» Task description
The answer must be the full data, restated word for word, with no pictures in it.

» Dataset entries
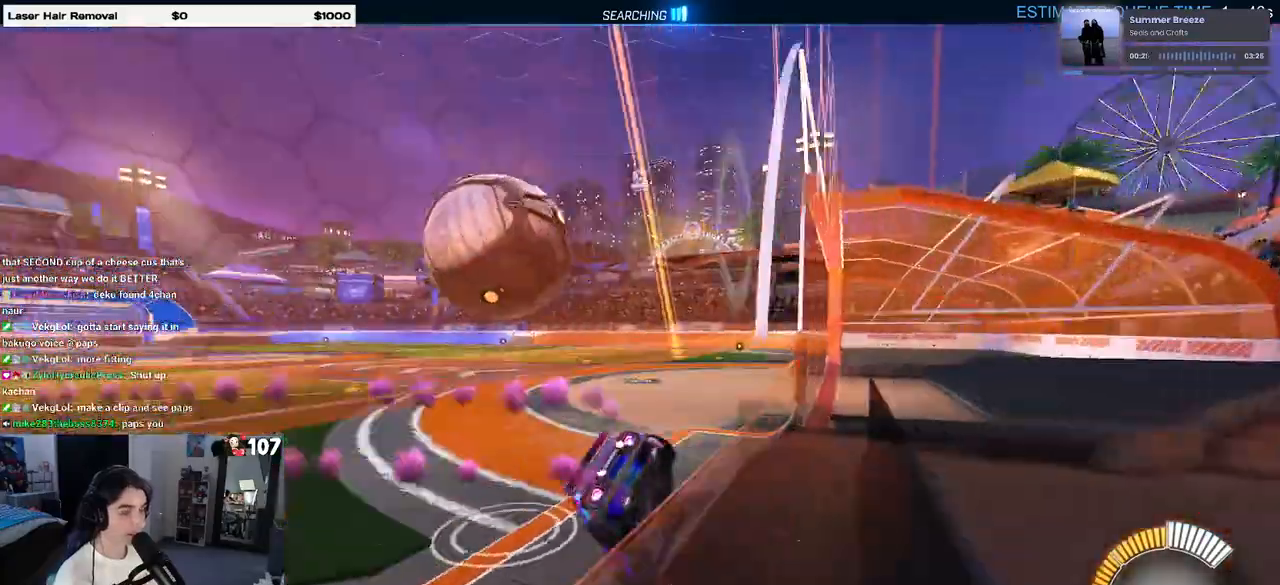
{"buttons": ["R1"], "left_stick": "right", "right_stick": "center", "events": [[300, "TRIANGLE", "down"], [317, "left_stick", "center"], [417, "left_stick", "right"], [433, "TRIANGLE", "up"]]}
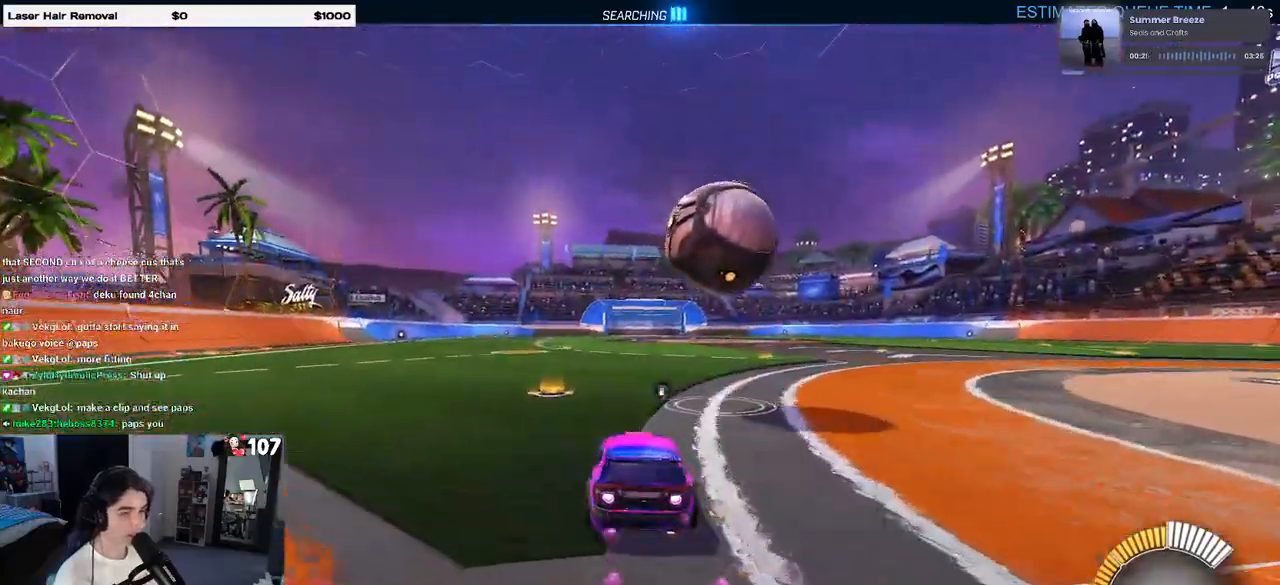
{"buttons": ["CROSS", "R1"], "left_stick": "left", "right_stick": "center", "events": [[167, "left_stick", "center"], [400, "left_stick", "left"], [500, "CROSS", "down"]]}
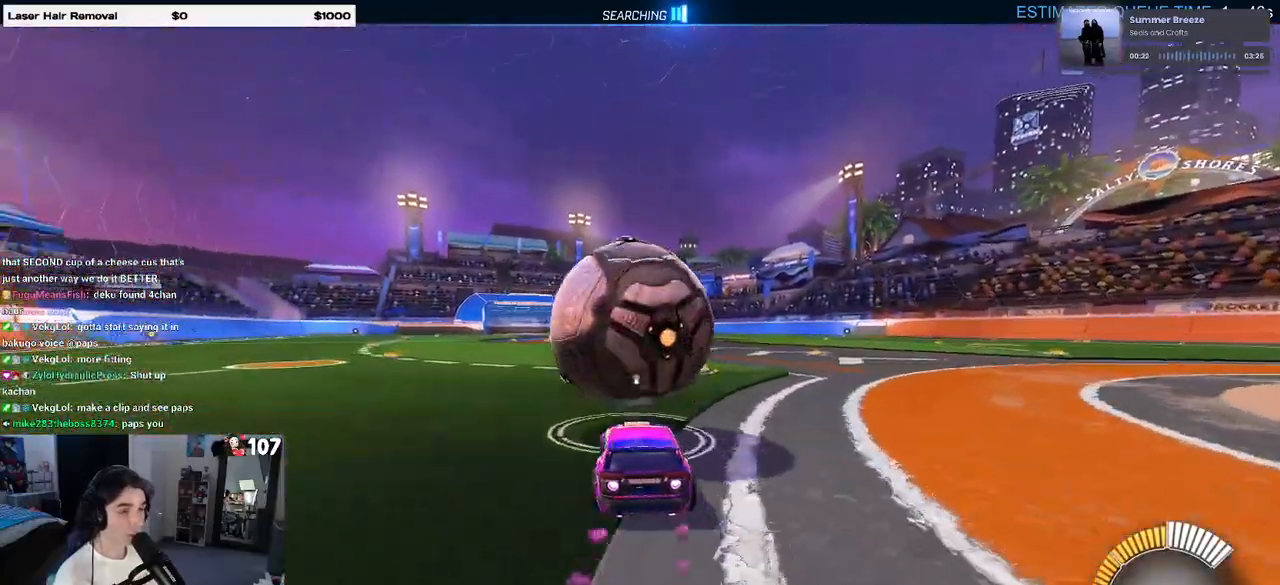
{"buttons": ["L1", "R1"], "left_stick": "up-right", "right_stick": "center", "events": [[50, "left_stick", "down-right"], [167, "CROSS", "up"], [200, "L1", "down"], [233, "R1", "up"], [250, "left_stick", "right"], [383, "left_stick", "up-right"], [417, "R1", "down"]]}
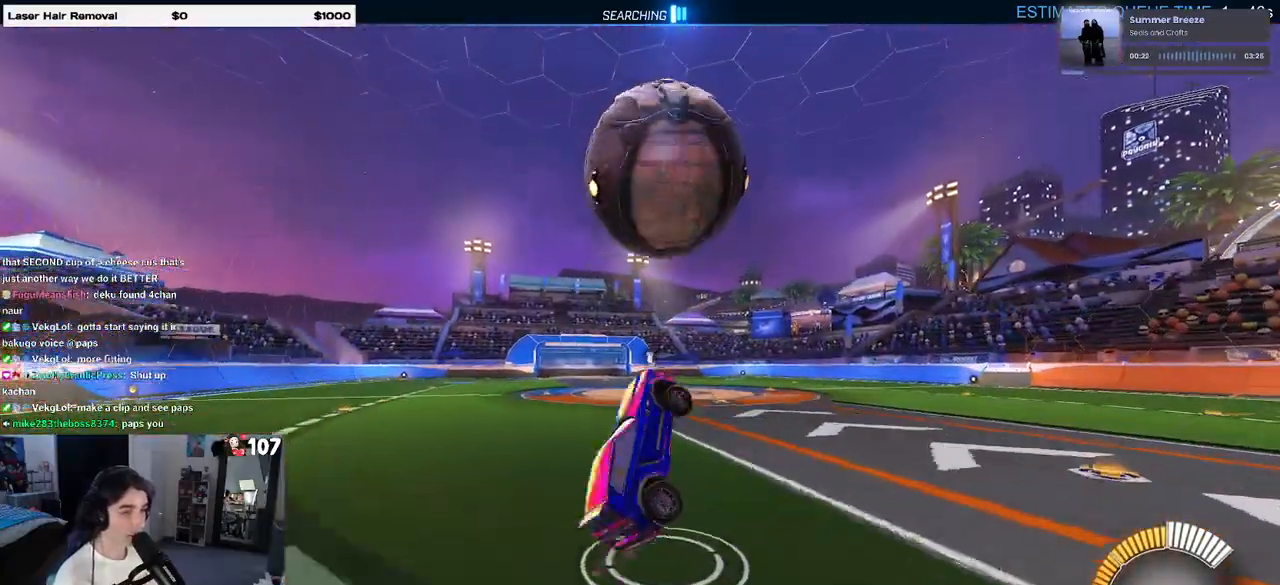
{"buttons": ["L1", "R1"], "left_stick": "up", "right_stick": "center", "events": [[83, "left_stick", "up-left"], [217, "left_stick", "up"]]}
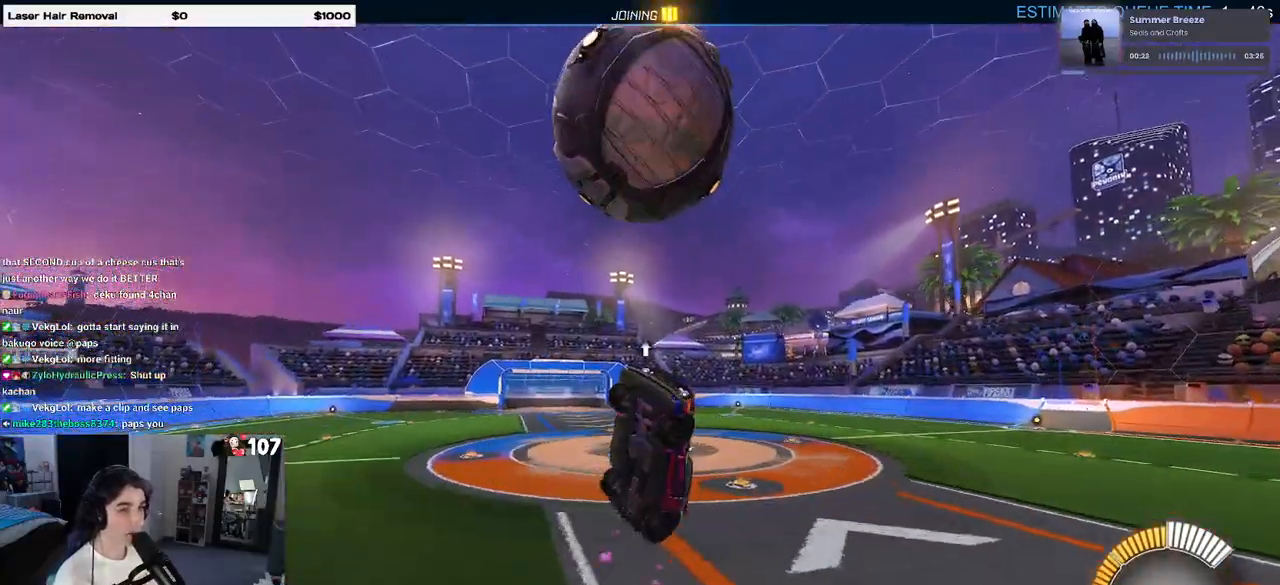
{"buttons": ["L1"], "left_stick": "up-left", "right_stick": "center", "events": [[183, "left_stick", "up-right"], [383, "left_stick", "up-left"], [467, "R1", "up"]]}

» Finished task
{"buttons": ["R1"], "left_stick": "right", "right_stick": "center", "events": [[300, "TRIANGLE", "down"], [317, "left_stick", "center"], [417, "left_stick", "right"], [433, "TRIANGLE", "up"]]}
{"buttons": ["CROSS", "R1"], "left_stick": "left", "right_stick": "center", "events": [[167, "left_stick", "center"], [400, "left_stick", "left"], [500, "CROSS", "down"]]}
{"buttons": ["L1", "R1"], "left_stick": "up-right", "right_stick": "center", "events": [[50, "left_stick", "down-right"], [167, "CROSS", "up"], [200, "L1", "down"], [233, "R1", "up"], [250, "left_stick", "right"], [383, "left_stick", "up-right"], [417, "R1", "down"]]}
{"buttons": ["L1", "R1"], "left_stick": "up", "right_stick": "center", "events": [[83, "left_stick", "up-left"], [217, "left_stick", "up"]]}
{"buttons": ["L1"], "left_stick": "up-left", "right_stick": "center", "events": [[183, "left_stick", "up-right"], [383, "left_stick", "up-left"], [467, "R1", "up"]]}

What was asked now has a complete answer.